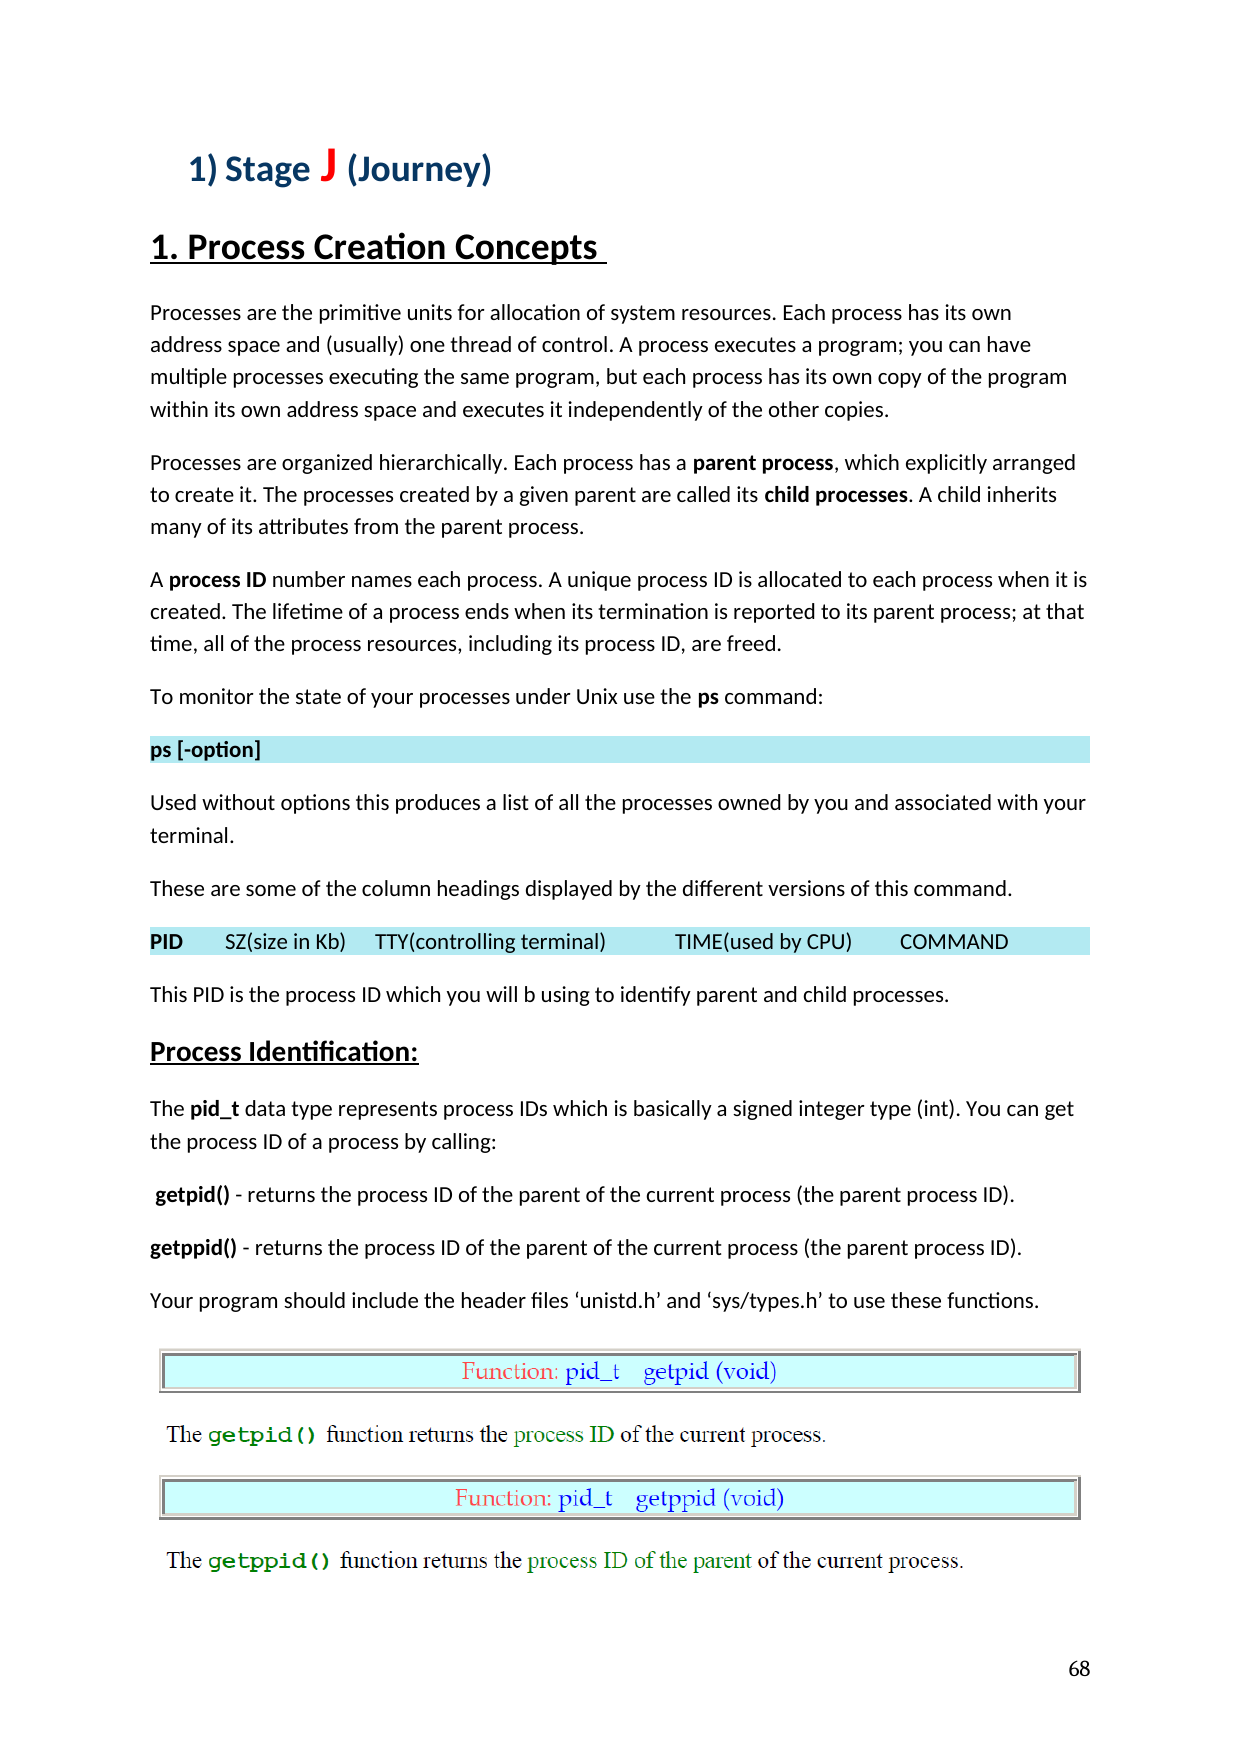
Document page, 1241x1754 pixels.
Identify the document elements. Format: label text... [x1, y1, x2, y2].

text getppid() - returns the process ID of the parent of the current process (the parent process ID). [150, 1233, 1090, 1261]
picture [150, 1338, 1091, 1579]
text Your program should include the header files ‘unistd.h’ and ‘sys/types.h’ to use these functions. [150, 1286, 1090, 1314]
text Process Identification: [150, 1033, 1090, 1068]
text ps [-option] [150, 736, 1090, 763]
text Processes are organized hierarchically. Each process has a parent process, which explicitly arranged to create it. The processes created by a given parent are called its child processes. A child inherits many of its attributes from the parent process. [150, 448, 1090, 540]
text 1. Process Creation Concepts [150, 223, 1090, 269]
text Used without options this produces a list of all the processes owned by you and associated with your terminal. [150, 788, 1090, 849]
text This PID is the process ID which you will b using to identify parent and child processes. [150, 980, 1090, 1008]
list Stage J (Journey) [187, 133, 1090, 194]
text getpid() - returns the process ID of the parent of the current process (the parent process ID). [150, 1180, 1090, 1208]
text PID SZ(size in Kb) TTY(controlling terminal) TIME(used by CPU) COMMAND [150, 927, 1090, 955]
text These are some of the column headings displayed by the different versions of this command. [150, 874, 1090, 902]
text A process ID number names each process. A unique process ID is allocated to each process when it is created. The lifetime of a process ends when its termination is reported to its parent process; at that time, all of the process resources, including its process ID, are freed. [150, 565, 1090, 657]
text Processes are the primitive units for allocation of system resources. Each process has its own address space and (usually) one thread of control. A process executes a program; you can have multiple processes executing the same program, but each process has its own copy of the program within its own address space and executes it independently of the other copies. [150, 298, 1090, 423]
text To monitor the state of your processes under Unix use the ps command: [150, 682, 1090, 711]
text The pid_t data type represents process IDs which is basically a signed integer type (int). You can get the process ID of a process by calling: [150, 1094, 1090, 1155]
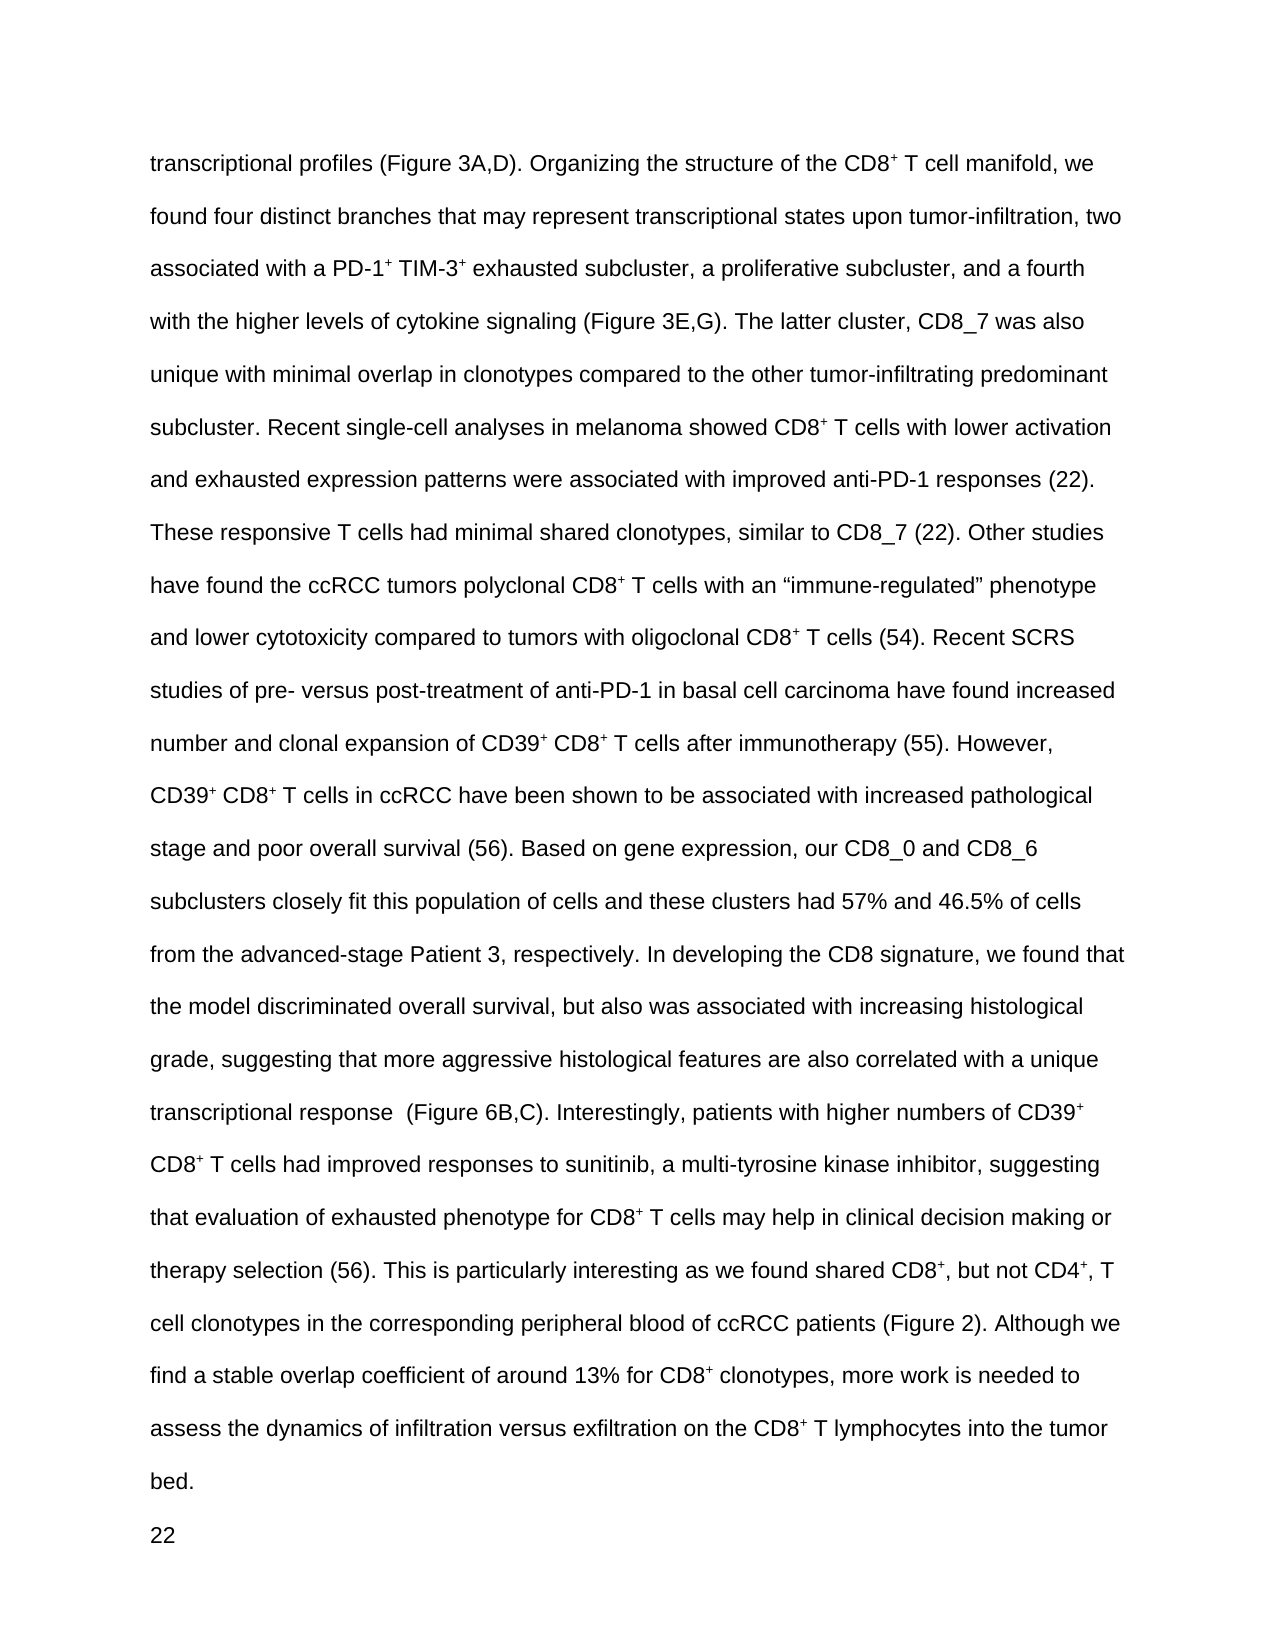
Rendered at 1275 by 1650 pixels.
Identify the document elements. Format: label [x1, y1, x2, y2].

text [150, 150, 1125, 1494]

▶ **What you should do**
Please reproduce each entry above word for word and keep the pictures out of the copy.

▶ **Written answer**
Document page, 1241x1754 pixels.
Identify the document elements. Format: label text... [x1, y1, x2, y2].

text getppid() - returns the process ID of the parent of the current process (the parent process ID). [150, 1233, 1090, 1261]
picture [150, 1338, 1091, 1579]
text Your program should include the header files ‘unistd.h’ and ‘sys/types.h’ to use these functions. [150, 1286, 1090, 1314]
text Process Identification: [150, 1033, 1090, 1068]
text ps [-option] [150, 736, 1090, 763]
text Processes are organized hierarchically. Each process has a parent process, which explicitly arranged to create it. The processes created by a given parent are called its child processes. A child inherits many of its attributes from the parent process. [150, 448, 1090, 540]
text 1. Process Creation Concepts [150, 223, 1090, 269]
text Used without options this produces a list of all the processes owned by you and associated with your terminal. [150, 788, 1090, 849]
text This PID is the process ID which you will b using to identify parent and child processes. [150, 980, 1090, 1008]
list Stage J (Journey) [187, 133, 1090, 194]
text getpid() - returns the process ID of the parent of the current process (the parent process ID). [150, 1180, 1090, 1208]
text PID SZ(size in Kb) TTY(controlling terminal) TIME(used by CPU) COMMAND [150, 927, 1090, 955]
text These are some of the column headings displayed by the different versions of this command. [150, 874, 1090, 902]
text A process ID number names each process. A unique process ID is allocated to each process when it is created. The lifetime of a process ends when its termination is reported to its parent process; at that time, all of the process resources, including its process ID, are freed. [150, 565, 1090, 657]
text Processes are the primitive units for allocation of system resources. Each process has its own address space and (usually) one thread of control. A process executes a program; you can have multiple processes executing the same program, but each process has its own copy of the program within its own address space and executes it independently of the other copies. [150, 298, 1090, 423]
text To monitor the state of your processes under Unix use the ps command: [150, 682, 1090, 711]
text The pid_t data type represents process IDs which is basically a signed integer type (int). You can get the process ID of a process by calling: [150, 1094, 1090, 1155]
Rendered at 1275 by 1650 pixels.
Identify the document elements. Format: label [x1, y1, x2, y2].

text [150, 150, 1125, 1494]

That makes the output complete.